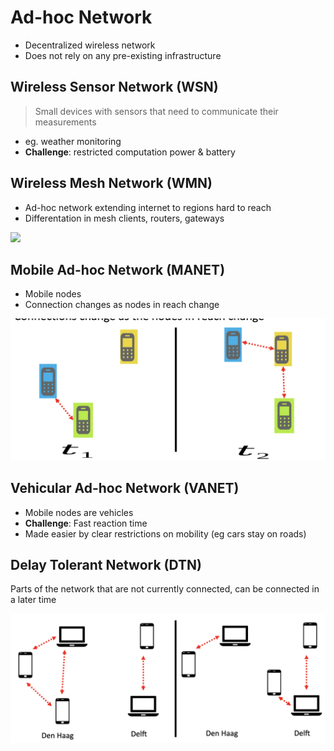 # Ad-hoc Network
* Decentralized wireless network
* Does not rely on any pre-existing infrastructure

## Wireless Sensor Network (WSN)
> Small devices with sensors that need to communicate their measurements
* eg. weather monitoring
* **Challenge**: restricted computation power & battery


## Wireless Mesh Network (WMN)
* Ad-hoc network extending internet to regions hard to reach
* Differentation in mesh clients, routers, gateways
<img src="images/wmn_schema.png">

## Mobile Ad-hoc Network (MANET)
* Mobile nodes
* Connection changes as nodes in reach change
<img src="images/manet_schema.png">

## Vehicular Ad-hoc Network (VANET)
* Mobile nodes are vehicles
* **Challenge**: Fast reaction time
* Made easier by clear restrictions on mobility (eg cars stay on roads)


## Delay Tolerant Network (DTN)
Parts of the network that are not currently connected, can be connected in a later time

<img src="images/dtn_schema.png">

• _WORK ORDER_: After locating the line that holds "hard to reach", print it and each line after it through the end of the data, exactly as it stands.

• _SOLUTION_:
* Ad-hoc network extending internet to regions hard to reach
* Differentation in mesh clients, routers, gateways
<img src="images/wmn_schema.png">

## Mobile Ad-hoc Network (MANET)
* Mobile nodes
* Connection changes as nodes in reach change
<img src="images/manet_schema.png">

## Vehicular Ad-hoc Network (VANET)
* Mobile nodes are vehicles
* **Challenge**: Fast reaction time
* Made easier by clear restrictions on mobility (eg cars stay on roads)


## Delay Tolerant Network (DTN)
Parts of the network that are not currently connected, can be connected in a later time

<img src="images/dtn_schema.png">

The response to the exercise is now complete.